### Belge bölümü:
⁂

Yoksulluk hem arttı hem süreklileşti
TÜİK verileri, toplumun giderek artan yoksulluk ve sosyal dışlanma riskiyle karşı karşıya kaldığını ortaya koydu. Konut sahipliği oranı 10 yılda 5 puan azalırken hanelerin yüzde 15,1’i ısınma masrafını karşılayamadığını belirtti. Sürekli yoksulluk oranında da artış yaşandı.
2024 yılı tamamlanırken TÜİK’in açıkladığı veriler, yoksulluk sınırının altındaki nüfusun arttığını, gelir eşitsizliğinin daha da belirginleştiğini ortaya koydu. 2023 gelir bilgileri referans alınarak yapılan araştırmada özellikle yüksek enflasyon ve düşen alım gücünün, geniş halk kesimlerinin yaşam koşullarını nasıl zorlaştırdığını gözler önüne serdi. Yaşanan ekonomik krizle başa çıkılamazken, toplumun en kırılgan kesimleri giderek daha fazla yoksulluğa itiliyor.
Yoksulluk durmak bilmiyor
Mobilya yenilemek, teknoloji tüketim mallarına ulaşmak eskisinden çok daha zor hale geliyor. Sızdıran çatı, nemli duvarlar, çürümüş pencere çerçevesi olan konutlar onarılamıyor. İzolasyon sorunu nedeniyle evler ısınamıyor. Paylaşımlı evlerde yaşayanlarda yoksulluk yaygınlaşıyor.

⁂

Kayıtlı girdiler:
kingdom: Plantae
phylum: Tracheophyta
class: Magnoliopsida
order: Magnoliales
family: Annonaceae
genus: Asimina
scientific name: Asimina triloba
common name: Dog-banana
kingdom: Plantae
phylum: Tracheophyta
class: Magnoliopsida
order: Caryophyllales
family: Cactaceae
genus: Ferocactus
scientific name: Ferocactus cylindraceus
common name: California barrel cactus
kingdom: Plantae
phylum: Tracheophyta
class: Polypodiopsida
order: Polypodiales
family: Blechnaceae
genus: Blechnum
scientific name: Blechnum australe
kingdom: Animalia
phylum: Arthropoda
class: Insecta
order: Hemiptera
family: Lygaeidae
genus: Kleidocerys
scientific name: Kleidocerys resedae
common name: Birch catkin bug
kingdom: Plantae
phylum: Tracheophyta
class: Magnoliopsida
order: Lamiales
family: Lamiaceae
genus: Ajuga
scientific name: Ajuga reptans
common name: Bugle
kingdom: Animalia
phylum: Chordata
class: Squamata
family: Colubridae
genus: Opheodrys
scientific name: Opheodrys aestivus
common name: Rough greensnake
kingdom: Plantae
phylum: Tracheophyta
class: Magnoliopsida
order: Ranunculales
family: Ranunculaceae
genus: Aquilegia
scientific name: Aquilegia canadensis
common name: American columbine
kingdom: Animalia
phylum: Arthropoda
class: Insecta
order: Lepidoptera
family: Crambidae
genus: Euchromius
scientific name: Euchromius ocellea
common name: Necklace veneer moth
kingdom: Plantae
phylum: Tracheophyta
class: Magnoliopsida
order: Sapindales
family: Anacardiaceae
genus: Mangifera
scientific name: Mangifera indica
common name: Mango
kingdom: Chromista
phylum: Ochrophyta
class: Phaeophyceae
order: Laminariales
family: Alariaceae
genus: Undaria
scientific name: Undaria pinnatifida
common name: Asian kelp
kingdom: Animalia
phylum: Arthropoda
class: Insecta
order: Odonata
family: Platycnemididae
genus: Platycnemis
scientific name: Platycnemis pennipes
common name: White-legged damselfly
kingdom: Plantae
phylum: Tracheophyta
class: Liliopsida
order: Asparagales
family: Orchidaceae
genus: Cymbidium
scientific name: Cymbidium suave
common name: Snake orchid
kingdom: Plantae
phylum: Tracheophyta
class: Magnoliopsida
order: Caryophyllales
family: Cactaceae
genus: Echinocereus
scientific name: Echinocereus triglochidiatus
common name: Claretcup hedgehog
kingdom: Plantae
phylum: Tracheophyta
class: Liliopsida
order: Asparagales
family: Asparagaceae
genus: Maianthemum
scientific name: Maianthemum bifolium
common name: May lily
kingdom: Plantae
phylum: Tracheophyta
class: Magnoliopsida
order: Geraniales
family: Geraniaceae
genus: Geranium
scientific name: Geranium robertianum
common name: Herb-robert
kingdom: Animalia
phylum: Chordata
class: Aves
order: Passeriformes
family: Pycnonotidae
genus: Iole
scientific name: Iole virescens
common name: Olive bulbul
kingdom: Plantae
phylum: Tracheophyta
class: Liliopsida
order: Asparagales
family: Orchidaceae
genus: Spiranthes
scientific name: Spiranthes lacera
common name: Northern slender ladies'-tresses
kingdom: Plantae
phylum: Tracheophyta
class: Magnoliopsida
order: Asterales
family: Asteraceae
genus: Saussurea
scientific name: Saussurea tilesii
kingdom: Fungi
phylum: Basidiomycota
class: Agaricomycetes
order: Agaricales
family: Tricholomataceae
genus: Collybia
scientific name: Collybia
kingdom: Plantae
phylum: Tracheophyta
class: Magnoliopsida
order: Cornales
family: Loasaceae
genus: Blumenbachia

⁂

### Görev listesi:
**1)** Belge bölümünü iki cümleyle nasıl özetlersiniz?
**2)** Belge bölümüne göre onarılamayan konutlarda hangi sorunlar bulunuyor? Tamamını sıralayın.
**3)** Belge bölümünün "2024 yılı tamamlanırken" sözleriyle başlayıp "yaşayanlarda yoksulluk yaygınlaşıyor." sözlerine kadar süren kısmını, "İzolasyon" yerine "Yalıtım" koyarak yeniden yazar mısınız?

### Çözümler:
**1)** TÜİK verileri, yoksulluk sınırının altındaki nüfusun arttığını, gelir eşitsizliğinin daha da belirginleştiğini ve sürekli yoksulluk oranının yükseldiğini ortaya koydu. Konut sahipliği oranı 10 yılda 5 puan azalırken hanelerin yüzde 15,1'i ısınma masrafını karşılayamadığını belirtti ve sorunlu konutlar onarılamıyor.

**2)** Sızdıran çatı, nemli duvarlar, çürümüş pencere çerçevesi

**3)**
2024 yılı tamamlanırken TÜİK’in açıkladığı veriler, yoksulluk sınırının altındaki nüfusun arttığını, gelir eşitsizliğinin daha da belirginleştiğini ortaya koydu. 2023 gelir bilgileri referans alınarak yapılan araştırmada özellikle yüksek enflasyon ve düşen alım gücünün, geniş halk kesimlerinin yaşam koşullarını nasıl zorlaştırdığını gözler önüne serdi. Yaşanan ekonomik krizle başa çıkılamazken, toplumun en kırılgan kesimleri giderek daha fazla yoksulluğa itiliyor.
Yoksulluk durmak bilmiyor
Mobilya yenilemek, teknoloji tüketim mallarına ulaşmak eskisinden çok daha zor hale geliyor. Sızdıran çatı, nemli duvarlar, çürümüş pencere çerçevesi olan konutlar onarılamıyor. Yalıtım sorunu nedeniyle evler ısınamıyor. Paylaşımlı evlerde yaşayanlarda yoksulluk yaygınlaşıyor.